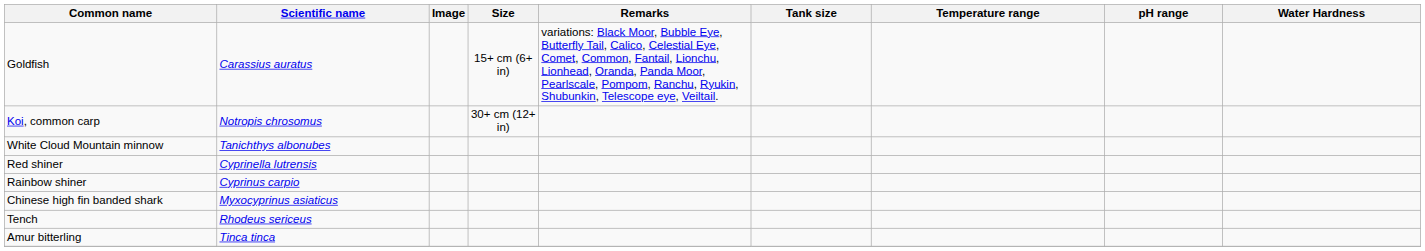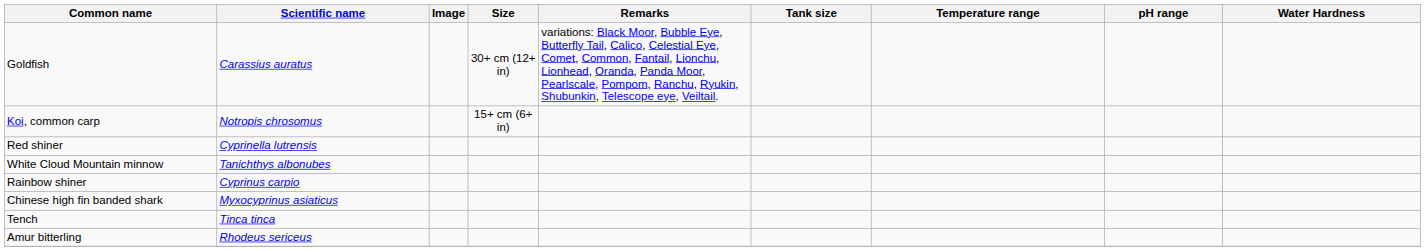Goldfish | Size: 15+ cm (6+ in) -> 30+ cm (12+ in)
Koi, common carp | Size: 30+ cm (12+ in) -> 15+ cm (6+ in)
rows swapped: White Cloud Mountain minnow <-> Red shiner
Tench | Scientific name: Rhodeus sericeus -> Tinca tinca
Amur bitterling | Scientific name: Tinca tinca -> Rhodeus sericeus
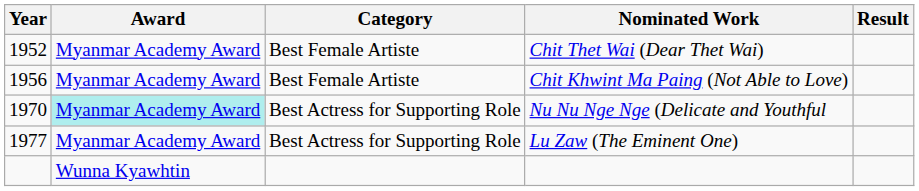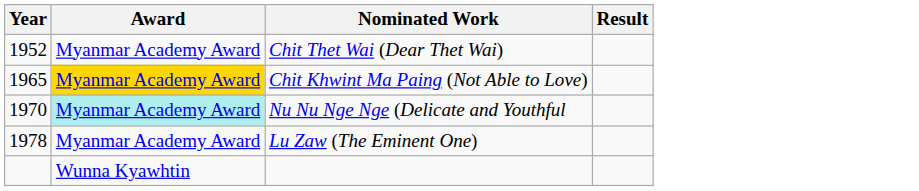- column: Category | Best Female Artiste | Best Female Artiste | Best Actress for Supporting Role | Best Actress for Supporting Role
Chit Khwint Ma Paing (Not Able to Love) | Year: 1956 -> 1965
Chit Khwint Ma Paing (Not Able to Love) | Award: no background -> gold background
Lu Zaw (The Eminent One) | Year: 1977 -> 1978
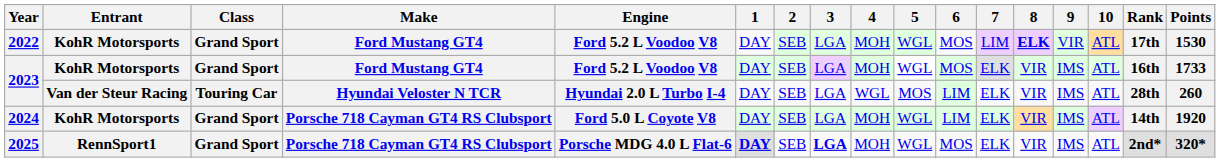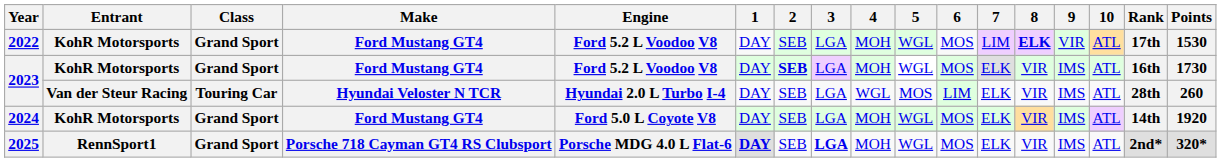2023 / KohR Motorsports | 2: normal -> bold
2023 / KohR Motorsports | Points: 1733 -> 1730
2024 | Make: Porsche 718 Cayman GT4 RS Clubsport -> Ford Mustang GT4
2024 | 6: LIM -> MOS
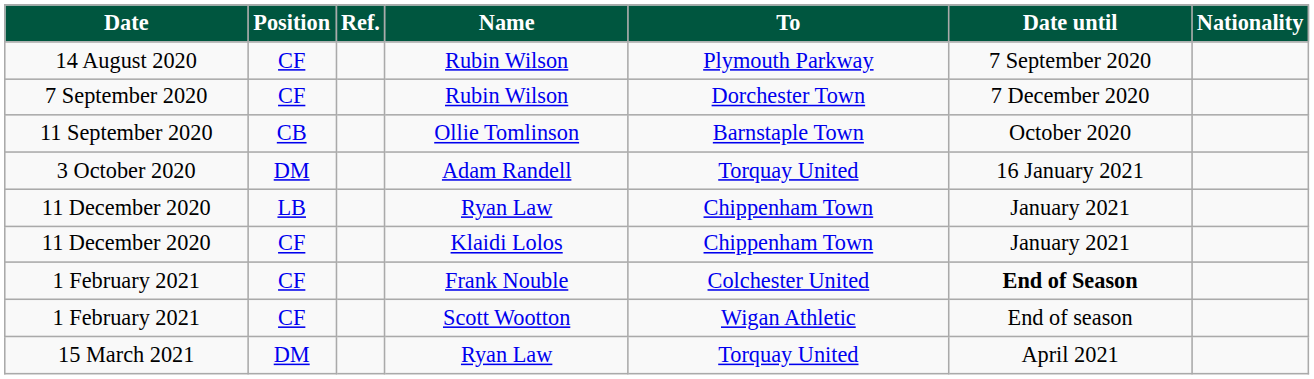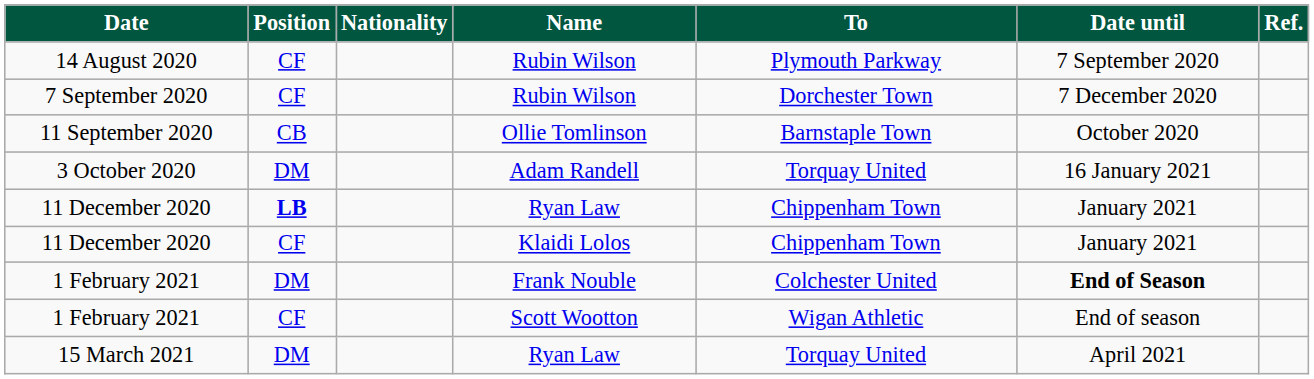columns swapped: Nationality <-> Ref.
11 December 2020 / Ryan Law | Position: normal -> bold
1 February 2021 / Frank Nouble | Position: CF -> DM
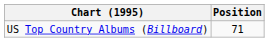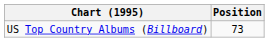US Top Country Albums (Billboard) | Position: 71 -> 73
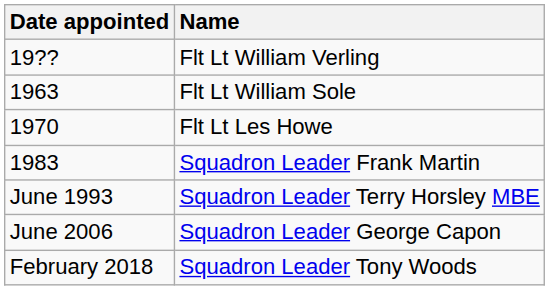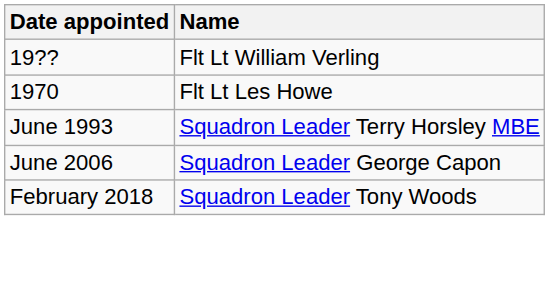- row: 1963 | Flt Lt William Sole
- row: 1983 | Squadron Leader Frank Martin
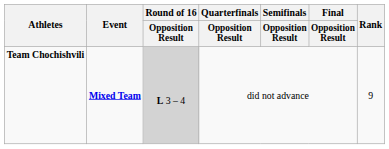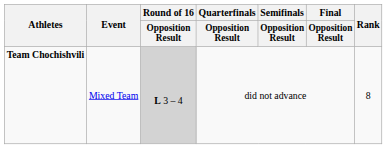Team Chochishvili | Event: bold -> normal
Team Chochishvili | Rank: 9 -> 8
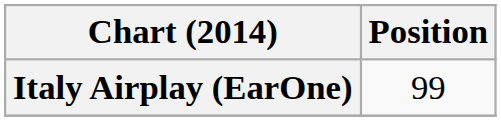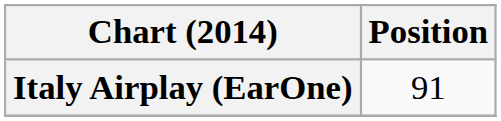Italy Airplay (EarOne) | Position: 99 -> 91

PROBLEM STATEMENT: Identify every line in the items above that contains the word "sericeus", and copy each of those lines in full.

ANSWER:
Tench | Scientific name: Rhodeus sericeus -> Tinca tinca
Amur bitterling | Scientific name: Tinca tinca -> Rhodeus sericeus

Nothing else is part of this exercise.